- Try it -
One part of the entries below is wanted: the lines from the one containing "Ve srovnání s" through the one containing "jsou Hidetoshi Nakata". Write those out exactly and nothing else.

- Source data -
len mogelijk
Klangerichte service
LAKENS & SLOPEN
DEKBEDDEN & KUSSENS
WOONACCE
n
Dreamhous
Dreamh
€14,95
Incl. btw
* * *
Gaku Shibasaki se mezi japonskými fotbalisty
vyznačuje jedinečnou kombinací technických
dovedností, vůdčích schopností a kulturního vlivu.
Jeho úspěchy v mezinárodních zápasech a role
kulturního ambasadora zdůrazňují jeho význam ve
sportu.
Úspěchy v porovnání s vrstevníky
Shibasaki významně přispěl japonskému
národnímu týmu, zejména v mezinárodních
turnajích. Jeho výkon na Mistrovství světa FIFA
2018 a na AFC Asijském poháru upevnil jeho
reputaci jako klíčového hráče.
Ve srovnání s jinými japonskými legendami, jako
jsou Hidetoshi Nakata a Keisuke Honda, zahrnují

- Worked solution -
Ve srovnání s jinými japonskými legendami, jako
jsou Hidetoshi Nakata a Keisuke Honda, zahrnují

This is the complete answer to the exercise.